Italy's ultimate answer to bacon: Guanciale

Imagine the flavor of prosciutto but in silky fat form. It's the soul of bucatini all'amatriciana, Rome's favorite

By Andrew Cotto
Published November 10, 2010 5:01PM (EST)
Bucatini all'amatriciana
Bucatini all'amatriciana

A recent year in Italy taught me that the pig is the king of its gastronomic jungle. Italians heart hogs. They prepare every imaginable part in every imaginable manner: cured and roasted and braised, even slow-poached in olive oil. One terrifying morning, in the back of a butcher shop, I ate it raw, slathered on a slice of rustic bread. Surviving the sushi-sausage experience would have been the most memorable encounter with the noble swine had it not been for an introduction to guanciale. At a sleepy trattoria, somewhere in the middle of Italy, I had a plate of pasta steeped in such succulence that I had to ask the owner the secret. "Semplice," he said, pinching my face, "guancia."

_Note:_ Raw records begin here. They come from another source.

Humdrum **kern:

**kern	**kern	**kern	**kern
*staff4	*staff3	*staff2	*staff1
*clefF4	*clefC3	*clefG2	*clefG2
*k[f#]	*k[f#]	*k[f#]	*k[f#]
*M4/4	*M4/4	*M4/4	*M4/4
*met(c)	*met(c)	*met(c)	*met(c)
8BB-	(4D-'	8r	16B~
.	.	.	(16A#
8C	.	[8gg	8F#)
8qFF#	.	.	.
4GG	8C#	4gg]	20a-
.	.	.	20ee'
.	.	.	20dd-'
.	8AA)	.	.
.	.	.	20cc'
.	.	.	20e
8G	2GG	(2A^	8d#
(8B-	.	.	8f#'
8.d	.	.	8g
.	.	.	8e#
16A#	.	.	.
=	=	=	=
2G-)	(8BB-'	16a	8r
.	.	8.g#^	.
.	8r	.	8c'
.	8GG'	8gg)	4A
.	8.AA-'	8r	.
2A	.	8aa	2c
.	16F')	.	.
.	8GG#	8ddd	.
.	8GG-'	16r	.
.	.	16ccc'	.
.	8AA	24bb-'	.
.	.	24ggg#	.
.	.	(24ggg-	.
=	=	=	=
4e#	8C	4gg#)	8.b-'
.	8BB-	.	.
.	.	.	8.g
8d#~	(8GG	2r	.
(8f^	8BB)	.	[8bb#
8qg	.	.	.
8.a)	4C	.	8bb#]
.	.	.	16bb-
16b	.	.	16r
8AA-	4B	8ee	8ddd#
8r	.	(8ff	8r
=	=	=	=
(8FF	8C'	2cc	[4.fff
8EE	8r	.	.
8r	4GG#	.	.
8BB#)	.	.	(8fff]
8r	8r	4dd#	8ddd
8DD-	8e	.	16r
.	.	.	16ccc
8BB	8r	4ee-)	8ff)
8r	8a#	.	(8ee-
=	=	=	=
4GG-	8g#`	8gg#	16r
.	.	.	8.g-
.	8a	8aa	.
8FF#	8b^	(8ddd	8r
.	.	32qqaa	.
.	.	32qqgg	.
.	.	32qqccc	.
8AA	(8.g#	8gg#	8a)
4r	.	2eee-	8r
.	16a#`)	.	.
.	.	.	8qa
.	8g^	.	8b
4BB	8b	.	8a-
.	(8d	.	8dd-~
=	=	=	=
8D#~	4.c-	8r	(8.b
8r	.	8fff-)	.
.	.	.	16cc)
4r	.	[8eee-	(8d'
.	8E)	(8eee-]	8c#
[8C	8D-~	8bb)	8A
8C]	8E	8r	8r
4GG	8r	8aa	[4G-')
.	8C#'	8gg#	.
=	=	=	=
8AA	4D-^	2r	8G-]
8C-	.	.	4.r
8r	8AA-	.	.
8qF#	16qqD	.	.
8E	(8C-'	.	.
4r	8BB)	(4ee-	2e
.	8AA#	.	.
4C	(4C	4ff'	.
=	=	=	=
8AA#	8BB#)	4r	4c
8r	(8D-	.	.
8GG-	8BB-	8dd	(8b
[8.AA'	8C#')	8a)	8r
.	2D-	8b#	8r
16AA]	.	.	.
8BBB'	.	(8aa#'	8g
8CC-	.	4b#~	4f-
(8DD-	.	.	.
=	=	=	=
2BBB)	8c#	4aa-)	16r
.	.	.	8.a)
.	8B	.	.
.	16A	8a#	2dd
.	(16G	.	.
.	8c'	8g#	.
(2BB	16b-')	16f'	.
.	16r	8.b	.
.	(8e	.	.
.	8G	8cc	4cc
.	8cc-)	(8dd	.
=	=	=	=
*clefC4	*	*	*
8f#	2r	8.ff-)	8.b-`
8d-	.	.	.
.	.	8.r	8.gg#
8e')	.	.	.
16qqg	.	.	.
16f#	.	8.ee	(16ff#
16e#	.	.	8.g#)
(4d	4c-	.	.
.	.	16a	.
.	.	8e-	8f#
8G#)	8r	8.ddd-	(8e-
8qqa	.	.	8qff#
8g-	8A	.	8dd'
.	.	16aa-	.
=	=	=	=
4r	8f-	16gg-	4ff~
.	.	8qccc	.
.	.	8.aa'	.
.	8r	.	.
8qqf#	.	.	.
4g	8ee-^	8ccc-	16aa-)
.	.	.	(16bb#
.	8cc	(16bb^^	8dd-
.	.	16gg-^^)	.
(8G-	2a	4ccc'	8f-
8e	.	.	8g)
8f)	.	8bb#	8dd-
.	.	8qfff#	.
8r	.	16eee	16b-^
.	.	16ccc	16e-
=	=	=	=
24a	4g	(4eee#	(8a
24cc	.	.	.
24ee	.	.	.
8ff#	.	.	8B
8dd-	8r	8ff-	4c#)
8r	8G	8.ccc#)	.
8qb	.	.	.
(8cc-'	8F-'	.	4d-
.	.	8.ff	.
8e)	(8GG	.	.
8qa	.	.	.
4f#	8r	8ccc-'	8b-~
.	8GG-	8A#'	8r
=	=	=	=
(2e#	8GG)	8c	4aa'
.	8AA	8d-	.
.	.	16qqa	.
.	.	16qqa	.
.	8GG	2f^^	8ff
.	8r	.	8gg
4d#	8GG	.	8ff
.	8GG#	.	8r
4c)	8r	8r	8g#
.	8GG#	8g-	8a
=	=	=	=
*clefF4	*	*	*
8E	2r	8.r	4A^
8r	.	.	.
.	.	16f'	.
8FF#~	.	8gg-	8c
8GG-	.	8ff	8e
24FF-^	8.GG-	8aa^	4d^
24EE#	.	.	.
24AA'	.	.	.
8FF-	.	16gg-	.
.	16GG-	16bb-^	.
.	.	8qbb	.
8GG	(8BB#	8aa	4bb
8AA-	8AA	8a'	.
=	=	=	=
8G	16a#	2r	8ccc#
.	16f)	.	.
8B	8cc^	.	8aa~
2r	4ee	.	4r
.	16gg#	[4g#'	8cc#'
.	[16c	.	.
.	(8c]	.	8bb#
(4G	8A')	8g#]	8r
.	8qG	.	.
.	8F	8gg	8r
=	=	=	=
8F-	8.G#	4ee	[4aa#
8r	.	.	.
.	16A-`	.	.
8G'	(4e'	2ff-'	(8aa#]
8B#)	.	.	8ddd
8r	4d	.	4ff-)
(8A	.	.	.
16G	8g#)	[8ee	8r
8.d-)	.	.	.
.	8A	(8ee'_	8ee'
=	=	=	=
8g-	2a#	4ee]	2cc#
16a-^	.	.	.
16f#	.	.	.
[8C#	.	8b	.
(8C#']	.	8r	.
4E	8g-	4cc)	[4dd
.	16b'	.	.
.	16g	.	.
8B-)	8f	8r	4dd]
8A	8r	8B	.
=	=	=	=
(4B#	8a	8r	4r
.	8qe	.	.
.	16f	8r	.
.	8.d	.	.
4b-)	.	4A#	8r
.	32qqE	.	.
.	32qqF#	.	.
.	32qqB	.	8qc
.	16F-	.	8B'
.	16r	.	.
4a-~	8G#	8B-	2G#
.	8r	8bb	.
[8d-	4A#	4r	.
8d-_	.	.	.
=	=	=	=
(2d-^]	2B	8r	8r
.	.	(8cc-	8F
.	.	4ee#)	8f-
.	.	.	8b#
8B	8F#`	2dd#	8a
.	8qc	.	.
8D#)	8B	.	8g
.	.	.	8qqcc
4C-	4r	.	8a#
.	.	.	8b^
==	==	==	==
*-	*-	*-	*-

"Guancia" in Italian means pillow, which is synonymous with cheek. And it's the facial aspect of the word, and the animal, that found its way into the kitchens of central Italy. Apparently pancetta, the familiar smoked and cured pork belly, simply wasn't bold enough for rendering purposes, so they went to the face and found a far more profound flavor. To produce guanciale, the jowls of a hog are short-cured (three to four weeks) in salt and sugar and spices. The abbreviated process works well with the jowls' combination of streaked meat and thick fat. And it's that fat/meat quotient (as opposed to pancetta, which is meatier) that makes guanciale such a solid base. The fat melts in a hot pan, leaving the tender meat and a silky lipid of smoke and salt that informs but doesn't overwhelm any soup or sauce.

Guanciale is best as the base of a pasta dish. And the most famous pasta using guanciale is the central Italian wonder known as amatriciana. Not surprisingly, there's some controversy among the Italians as to the origins of amatriciana. Towns from regions of Abruzzo, Umbria and Lazio claim the superior preparation with appropriate noodle, but (with all due respect to the namesake Lazian town of Amatri) the king versions reign in the trattorias of Rome using the bucatini noodle -- a thick spaghetti with a little hole (or "buco") that runs through it. And, of course, within Rome, there are various versions, each the ultimo.

Regardless, a standard version begins with the guanciale, rendered slowly before taking in slow succession: thin red onions, a touch of red pepper flakes, plum tomatoes, torn basil leaves, and, for the finish, some grated pecorino with a swirl of olive oil and a confetti of basil. What you have is a broad balance of flavors with the guanciale holding it all together. Like most Italian dishes, this is simple to prepare. The challenge is coming up with the same quality of ingredients that are abundant in Italy.

For years, American cooks and chefs have used pancetta for dishes that traditionally call for guanciale, since it's easier to find. But true, imported guanciale can be found in some big town specialty shops and major markets. The local butcher is always the best place to inquire. Guanciale can also be mail ordered from importers and a few national producers.

Bucatini all'amatriciana

There are a number of ways to use guanciale, but it seems appropriate to start with the classic

Serves 4 as a main course, 6-8 as a starter


  • 1 pound bucatini (a thick, dry spaghetti can be substituted)
  • ½ pound of guanciale sliced into long, thin strips (make matchsticks)
  • 1 medium red onion, halved and sliced ¼-inch thick
  • 1½ teaspoons of red pepper flakes
  • 1 large can of whole San Marzano tomatoes (crushed by hand)
  • ½ cup of torn basil leaves plus a handful julienned and reserved for garnish
  • ½ cup of grated Pecorino Romano plus ¼ cup for sprinkling
  • salt and sugar, to taste
  • Extra virgin olive oil, as needed


  1. Put a large pot of water on to boil.
  2. In a large saucepan with a thin coat of olive oil, render the guanciale over low heat, turning the cheeks occasionally until the fat has nearly dissolved and the meat slightly crisps.
  3. Add the onions and red pepper flakes to the pan and soften over medium heat until the onions are translucent.
  4. Raise the heat to medium-high and add the tomatoes. Season them with salt and a pinch of sugar. Bring to a boil and turn down to simmer while the pasta cooks.
  5. Salt the boiling water aggressively and add the bucatini. Stir until the boil returns and stir occasionally until two minutes short of package-instructed cooking time.
  6. Transfer the noodles to the saucepan. Raise the heat and coat the noodles with sauce, simmer until al dente (two minutes more).
  7. Off the heat, add ½ cup of Pecorino and toss.
  8. Plate the pasta and give each a swirl of extra virgin olive oil, a sprinkle of the remaining cheese, and top with the julienned basil. Enjoy with a simple red wine of central Italy, and say arrivederci to pancetta.